Remove existing turf
This step involves making space for the artificial turf along with a couple of layers of crushed stone, sand, and protective layers of material. When dealing with a residential lawn in which the turf will rest on top of soil, this process involves digging into the soil to a depth of around 1.5 to 2.5 inches. In landscape designs with lots of edging, the turf needs to have about half an inch of space above the surface of the edge.
Installing artificial turf on top of a surface that can’t be dug into (such as concrete, or that balcony space) is a little trickier. In this case, the first step is amended to “Create a Turf Bed”.
When creating a turf bed for a permanent base, the surface needs to be completely waterproof and resistant to rotting, splitting, swelling, or chipping. Saying you have a reliable surface, the first step will involve attaching a plastic blender board on the area where artificial turf will be installed. Depending on the size of the area and its exposure to moisture, a customized draining system will have to be installed- while the plastic board will provide some protection, it is not a sustainable surface for the highly porous material of artificial grass.
Protect turf from weeds
The second step involves lining the base of your lawn area with a weed-resistant membrane. Those unsightly cracks in sidewalks are proof enough that nature is persistent and resilient- without some sort of weed repellent, weeds will try to seep through the turf, causing disfigurement and organic growth underneath the surface. The membrane is also sold in sheets and can be cut to fit specific spaces and shapes precisely.
Apply a filling agent
The next step is filling in the space designated for your artificial lawn with crushed stone, sand, or a mixture of both. Stones are an excellent draining agent and sand provides stability and firmness- as well as a natural, micro-draining system.
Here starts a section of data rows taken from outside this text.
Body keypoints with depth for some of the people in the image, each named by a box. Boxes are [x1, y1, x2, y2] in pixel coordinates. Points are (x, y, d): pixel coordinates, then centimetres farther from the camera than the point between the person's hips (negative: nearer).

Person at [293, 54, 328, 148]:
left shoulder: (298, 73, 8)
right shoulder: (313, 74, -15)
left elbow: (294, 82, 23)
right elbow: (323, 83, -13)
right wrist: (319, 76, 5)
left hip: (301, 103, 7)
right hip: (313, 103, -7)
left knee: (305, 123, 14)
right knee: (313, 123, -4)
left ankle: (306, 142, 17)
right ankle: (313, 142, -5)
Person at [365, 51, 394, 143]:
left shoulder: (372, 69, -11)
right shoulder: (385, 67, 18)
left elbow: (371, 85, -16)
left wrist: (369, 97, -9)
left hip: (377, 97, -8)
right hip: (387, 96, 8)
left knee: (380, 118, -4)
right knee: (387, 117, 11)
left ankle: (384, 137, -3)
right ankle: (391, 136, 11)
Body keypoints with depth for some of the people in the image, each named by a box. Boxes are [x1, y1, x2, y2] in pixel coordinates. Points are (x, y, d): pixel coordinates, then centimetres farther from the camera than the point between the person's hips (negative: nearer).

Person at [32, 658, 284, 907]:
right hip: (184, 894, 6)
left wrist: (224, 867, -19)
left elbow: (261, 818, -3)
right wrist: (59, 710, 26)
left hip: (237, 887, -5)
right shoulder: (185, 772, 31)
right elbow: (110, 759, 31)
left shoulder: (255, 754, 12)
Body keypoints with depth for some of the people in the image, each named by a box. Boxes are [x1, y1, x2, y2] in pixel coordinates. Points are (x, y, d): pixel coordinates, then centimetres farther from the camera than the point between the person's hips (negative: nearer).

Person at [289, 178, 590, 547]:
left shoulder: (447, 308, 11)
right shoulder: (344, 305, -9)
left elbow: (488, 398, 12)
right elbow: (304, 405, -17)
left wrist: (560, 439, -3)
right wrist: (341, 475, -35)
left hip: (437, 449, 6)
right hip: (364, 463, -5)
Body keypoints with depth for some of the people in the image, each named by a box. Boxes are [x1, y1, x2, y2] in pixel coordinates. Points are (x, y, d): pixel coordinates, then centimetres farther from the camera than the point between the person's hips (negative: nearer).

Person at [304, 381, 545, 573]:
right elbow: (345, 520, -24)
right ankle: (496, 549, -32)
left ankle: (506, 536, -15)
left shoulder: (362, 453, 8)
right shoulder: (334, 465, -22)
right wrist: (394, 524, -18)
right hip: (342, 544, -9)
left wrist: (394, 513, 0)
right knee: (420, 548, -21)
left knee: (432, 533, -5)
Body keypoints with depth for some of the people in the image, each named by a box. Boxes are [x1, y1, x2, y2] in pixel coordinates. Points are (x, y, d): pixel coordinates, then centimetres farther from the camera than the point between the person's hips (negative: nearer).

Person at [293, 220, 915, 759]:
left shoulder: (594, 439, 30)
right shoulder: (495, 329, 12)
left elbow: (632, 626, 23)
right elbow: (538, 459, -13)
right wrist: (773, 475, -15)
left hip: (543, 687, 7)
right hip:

There are different choices for infill material and this is an area you’ll have to do some research on given the concern for overheating and rubber crumb infill, especially if you’re installing turf for athletic purposes.
Create an even surface
After you’ve filled your foundation cavity, use a plank of wood with an even edge or a flatboard with a level to create a smooth surface. Make sure there aren’t any concave spots and that the surface is even throughout the installation.
Add some shock protection
This step is optional, but crucial to a lawn that feels like the real thing. If you plan to be walking across your artificial grass or expect your children to play on it, then adding a shock absorbent membrane right before placing the turf layer is recommended. This will simply consist of placing a sheet of shock-absorbing material cut out to the dimensions of your lawn area right above your even surface.
Place and align your turf
Finally, place and align your turf by cutting it to fit your space and securing its edges by nailing them down. If you are applying more than one sheet, you may need to use adhesive to ensure that the spread is a single, consistent layer.
Add a final touch of stability
The final step is optional, but recommended. This involves using a seed spreader to distribute silica sand throughout your lawn bed. The sand grounds the turf, adding stability and durability while simultaneously providing an efficient draining medium.
Once you spread the sand evenly throughout the grass, use a broom with a coarse brush to push the sand into the turf and remove the excess.